2021/05/03

バッタイ

いつも行くデパ地下のお店に大行列ができていたので、あまり食べたことないけど空いていたタイ料理のお惣菜店に足が向いた。
お惣菜がたくさん残っているのに空いてるのは問題だけど、あと3個ぐらいしかないから、そこそこ売れていると見た。
空腹で辛抱がきかなくなっているので、ここで決めてしまうことにした。

何かの上に具の乗った弁当様のパックの、具だけは見えるが下が見えない。
店員さんに、これなんですか、と聞いたところ、XXXXとおっしゃったんだけれども聞き取れず、え?と言ったら、確かに彼女は「チャーハンです」と言った、と思う。

そのチャーハンらしきものと、なますのようなものと、よくわからない透明な皮の中に具が入っているもの3つセットで安売りしていたので、まいっか、と買って帰宅。風呂からあがって、さて食そうと蓋を開けてみると、焼きそばである。
これはチャーハンではない。チャーハンではないぞ!

気を取り直して調べてみる。タイ料理でチャーハンはカオパットムーというのだそうだけれど、そんな長たらしい名前を彼女は呟いていなかった。多分あの時の口の動きは、焼きそばの意味のバッタイだったんだろうと思った。

発音からして、日本語の話せる外国人の店員さんだった。夕方でお疲れだったから単に間違えたのか、それともそもそもバッタイのことをチャーハンと記憶しているんだろうか、と妙に気になり始めた。

じぶんのようにチャーハンを食べようと思ったら焼きそばだった人が今後続出したらかわいそうではないか。店員さんに教えてあげるべきではないのか。
いや待て、焼きそばではなく、どうしてもチャーハンが食べたい人間で、デパ地下の食品売り場で買い物を済ます人間なんて世の中にそんなにいないだろうからクレームなんてでないだろうか。
いや、そもそもそんなにチャーハンが食べたかったのなら、パックを裏側から覗いて、具の下にご飯らしきものがあることを確認すべきではなかったのか。
そこまでチャーハンに対する執着がなかったということではないのか。そこまでチャーハン愛のないじぶんに、店員さんに怒りをぶつける資格があるのだろうか。

確かに、どうしてもチャーハンが食べたくてデパ地下に行ったわけではないのだ。
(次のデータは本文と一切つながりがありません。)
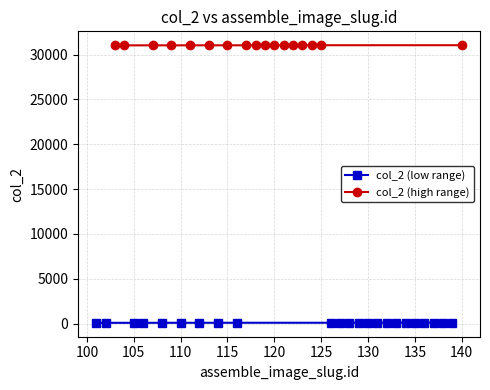

The value at 107 is 55176. True or false?

False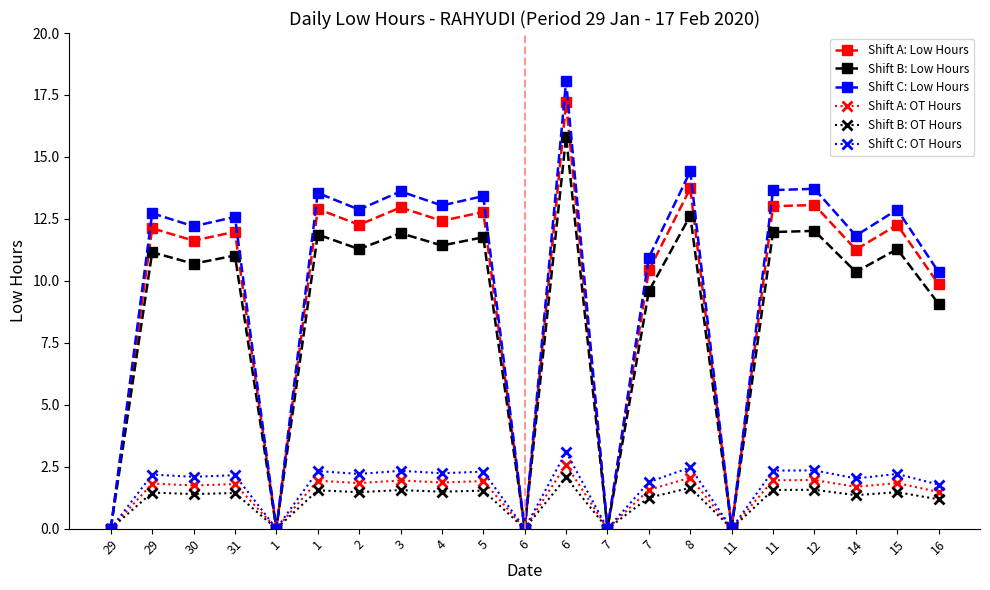

At which label is Shift B: Low Hours closest to 7?

16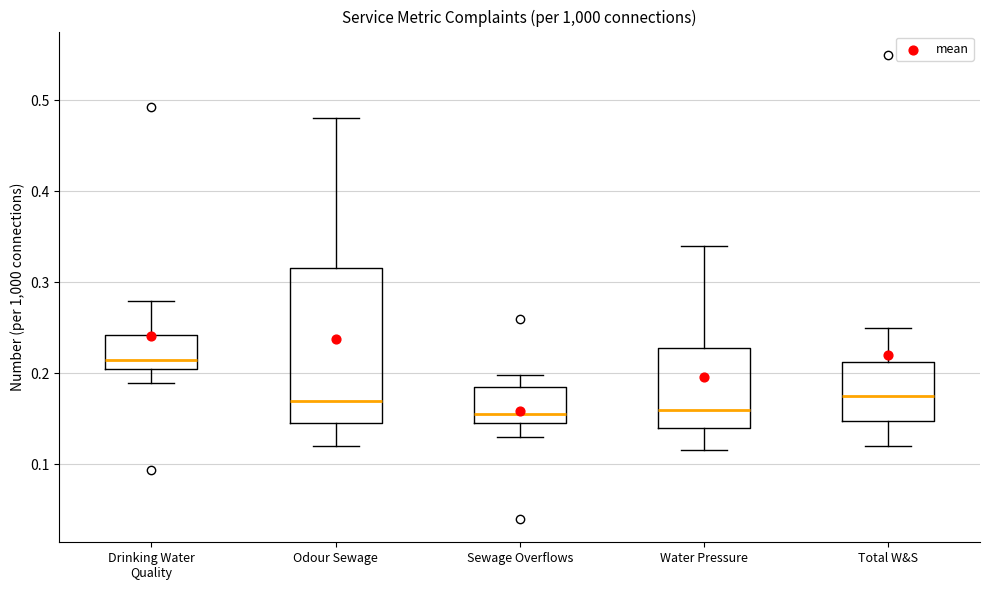

Reading left to right, read every box against the y-axis: the position of its median line, the range the box covers, and the ends of its whiskers. The values are not printed on the chart, so give them approximately, as read against the axis.

Drinking Water Quality: median 0.22, box 0.21 to 0.24, whiskers 0.19 to 0.28
Odour Sewage: median 0.17, box 0.15 to 0.32, whiskers 0.12 to 0.48
Sewage Overflows: median 0.16, box 0.15 to 0.18, whiskers 0.13 to 0.20
Water Pressure: median 0.16, box 0.14 to 0.23, whiskers 0.12 to 0.34
Total W&S: median 0.18, box 0.15 to 0.21, whiskers 0.12 to 0.25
お目当てのローストビーフの店が大行列だったから、他でもいいかと思ったのだった。

そんなわけで、今日の夕飯は、バッタイとパパイヤのサラダと蒸し春巻きでした。
ついでに、こういった日記らしき文章をちまちま綴ることは、無用な感情の揺れをおさめる効用もありますね。

ところで、こんなどうでもいい話に最後までお付き合いくださったあなたは、たいそう奇特で温厚な方でいらっしゃいますね。きっときっと、いいことがあると思います。